Dataset extract

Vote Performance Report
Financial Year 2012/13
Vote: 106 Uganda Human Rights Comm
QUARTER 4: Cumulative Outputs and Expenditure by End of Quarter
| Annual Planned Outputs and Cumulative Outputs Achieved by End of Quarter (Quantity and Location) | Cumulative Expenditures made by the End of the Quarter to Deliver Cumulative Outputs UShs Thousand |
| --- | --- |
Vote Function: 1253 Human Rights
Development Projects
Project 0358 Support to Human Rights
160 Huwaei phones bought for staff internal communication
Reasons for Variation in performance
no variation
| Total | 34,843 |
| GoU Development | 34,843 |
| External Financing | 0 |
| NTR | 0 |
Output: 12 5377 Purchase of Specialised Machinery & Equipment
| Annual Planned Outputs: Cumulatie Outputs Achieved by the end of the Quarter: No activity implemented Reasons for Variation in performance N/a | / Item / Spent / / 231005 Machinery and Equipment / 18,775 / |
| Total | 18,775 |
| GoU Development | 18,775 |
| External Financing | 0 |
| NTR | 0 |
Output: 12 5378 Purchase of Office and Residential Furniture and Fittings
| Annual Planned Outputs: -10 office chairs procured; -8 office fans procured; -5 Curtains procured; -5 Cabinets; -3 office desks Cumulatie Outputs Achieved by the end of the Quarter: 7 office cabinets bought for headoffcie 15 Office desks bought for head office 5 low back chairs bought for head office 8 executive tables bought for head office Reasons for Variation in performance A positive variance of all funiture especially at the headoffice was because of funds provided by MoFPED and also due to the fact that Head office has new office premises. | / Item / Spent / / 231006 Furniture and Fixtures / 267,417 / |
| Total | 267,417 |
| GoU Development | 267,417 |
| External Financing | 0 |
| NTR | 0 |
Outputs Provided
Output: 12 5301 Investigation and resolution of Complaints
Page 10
---
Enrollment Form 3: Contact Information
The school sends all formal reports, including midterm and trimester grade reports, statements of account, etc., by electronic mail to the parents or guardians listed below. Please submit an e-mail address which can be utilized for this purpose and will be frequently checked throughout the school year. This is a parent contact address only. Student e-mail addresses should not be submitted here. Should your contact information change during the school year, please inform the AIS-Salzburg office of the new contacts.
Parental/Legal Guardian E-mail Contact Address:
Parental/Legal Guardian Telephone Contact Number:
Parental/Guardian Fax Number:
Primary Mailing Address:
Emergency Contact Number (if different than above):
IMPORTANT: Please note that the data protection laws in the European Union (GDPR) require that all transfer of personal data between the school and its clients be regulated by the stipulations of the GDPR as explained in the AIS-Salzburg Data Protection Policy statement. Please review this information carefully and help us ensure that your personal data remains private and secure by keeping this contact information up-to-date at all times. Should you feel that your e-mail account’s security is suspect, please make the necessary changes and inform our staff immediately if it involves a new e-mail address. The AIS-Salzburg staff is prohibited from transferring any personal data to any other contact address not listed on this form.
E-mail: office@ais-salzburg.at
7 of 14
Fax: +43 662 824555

Required work
Beginning with the line containing "E-mail: office@ais-salzburg.at" in the material above, copy every line exactly until you have copied the line containing "Fax: +43 662 824555".

Response to the task
E-mail: office@ais-salzburg.at
7 of 14
Fax: +43 662 824555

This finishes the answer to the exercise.